Caminando por Madrid he visto a un chico joven, gafitas de John Lennon y pelo largo, liso y lacio (LLL), con un gorro de piel rusa que ya hubiera querido Omar Shariff en Doctor Zhivago. Casi le abrazo. Un convencido del invierno, un devoto del frío, tan devoto que con 15 grados decide ponerse ese gorro pensado para las temperaturas de la estepa siberiana o, al menos, para un invierno en Huesca. En el fondo le entiendo: ha decidido ponérselo hoy por si mañana empieza la primavera.

Caminando por Madrid he visto una feria de artesanía que me ha hecho pensar en Obelix y compañía. Un puesto de bisutería, un puesto de cuero, un puesto de cerámica, un puesto de bisutería, otro de cuero, otro de cerámica. He visto artesanos con paciencia, artesanos con fe en su producto y artesanos mirando al infinito con la misma mirada con la que una vaca ve pasar el tren.
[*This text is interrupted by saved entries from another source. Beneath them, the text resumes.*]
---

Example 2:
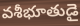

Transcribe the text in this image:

వశీభూతుడై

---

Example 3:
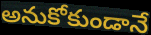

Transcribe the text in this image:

అనుకోకుండానే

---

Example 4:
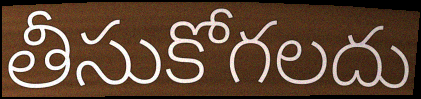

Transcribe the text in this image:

తీసుకోగలదు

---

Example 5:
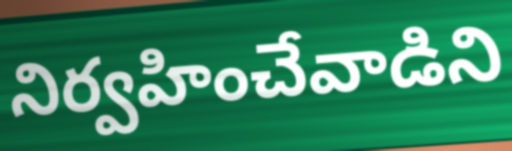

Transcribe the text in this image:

నిర్వహించేవాడిని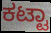
ಕಟ್ಟಾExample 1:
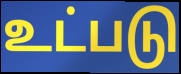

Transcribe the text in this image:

உட்படு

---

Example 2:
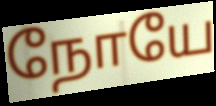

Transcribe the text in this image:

நோயே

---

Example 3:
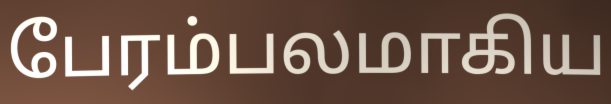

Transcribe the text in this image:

பேரம்பலமாகிய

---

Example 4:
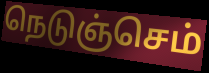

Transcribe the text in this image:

நெடுஞ்செம்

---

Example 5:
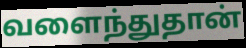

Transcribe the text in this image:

வளைந்துதான்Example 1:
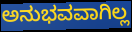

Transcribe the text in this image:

ಅನುಭವವಾಗಿಲ್ಲ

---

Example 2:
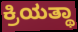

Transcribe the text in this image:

ಕ್ರಿಯತ್ಥಾ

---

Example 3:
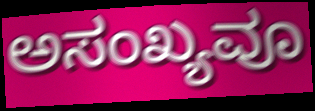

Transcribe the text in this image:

ಅಸಂಖ್ಯವೂ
Siempre me admiran estas ferias. ¿Cuántos pendientes hechos de flores de verdad hay que vender para poder vivir de esto? ¿Y paraguas pintados a mano? ¿Cuánta gente compra bolsos de ganchillos tejidos a mano? Ahí fuera, fuera de mis gustos, hay un mundo inmenso y me da un poco de miedo asomarme.
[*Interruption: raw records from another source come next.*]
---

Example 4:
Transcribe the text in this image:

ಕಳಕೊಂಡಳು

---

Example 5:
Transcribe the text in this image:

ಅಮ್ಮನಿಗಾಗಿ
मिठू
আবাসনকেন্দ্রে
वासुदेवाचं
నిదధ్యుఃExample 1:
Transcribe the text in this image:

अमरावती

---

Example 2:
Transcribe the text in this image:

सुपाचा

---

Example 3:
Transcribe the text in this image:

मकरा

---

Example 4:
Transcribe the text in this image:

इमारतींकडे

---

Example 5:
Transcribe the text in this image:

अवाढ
Caminando por Madrid he visto cola para entrar en el Prado y a una chica durmiendo sobre el hombro de su novio. Se parecía a mi amiga Rocío y dormía como yo nunca he sido capaz de dormir, desmadejada, tranquila, confiada y como un ceporro.
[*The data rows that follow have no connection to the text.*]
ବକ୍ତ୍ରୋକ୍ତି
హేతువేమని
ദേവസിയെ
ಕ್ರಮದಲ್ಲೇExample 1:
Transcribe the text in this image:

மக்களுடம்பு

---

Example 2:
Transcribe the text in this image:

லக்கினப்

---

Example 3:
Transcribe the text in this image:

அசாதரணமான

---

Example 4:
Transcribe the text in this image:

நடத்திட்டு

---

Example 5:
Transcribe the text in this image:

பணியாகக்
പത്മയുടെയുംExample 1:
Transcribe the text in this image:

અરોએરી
Caminando por Madrid he visto muchos tipos de luces de Navidad. Algunas me emocionan hasta las lágrimas y me llevan hasta el que, para mí, es el momento más navideño de mi vida, aquel al que siempre vuelvo con esas luces: la noche del 24, cuando arreglados y felices íbamos en coche a casa de mis abuelos, atravesando un Madrid desierto y descubriendo las luces de Navidad por primera vez. Nos esperaba el reencuentro con nuestros tíos, con nuestros primos, una gran cena y la emoción de acostarnos tarde. Hay luces de Navidad que siempre me llevan ahí, al asiento trasero del 131 de mi padre. Hay otras luces que me ponen contenta, me hacen sonreír y querer felicitar la Navidad a todo el mundo y hay otras que me provocan una tristeza enorme casi insoportable. Los árboles de Navidad que he visto encenderse en muchas ventanas según se apaga el día también me ponen contenta: ahí dentro hay alguien que no solo enciende luces de techo. Por lo que más queráis, tened luz de ambiente, muchas, en las mesas, en las estanterías.

Caminando por Madrid he llegado a casa, he encendido el ordenador y he leído esta preciosa historia del escritor Nicolas Butler. Se sentó en un bar, se puso a hacer un sudoku y se distrajo al escuchar una voz que decía: “I still dream about you. I dream about the mornings when we were lying in bed. I dream about kissing you. Can I kiss you?”. De aquello le surgió la inspiración para una novela.

Domingo tarde de viernes. He pensado que el título ya lo tengo.

Feliz Navidad


La foto del post es de John O. Holmes, un fotógrafo de Nueva York al que sigo desde hace muchos años.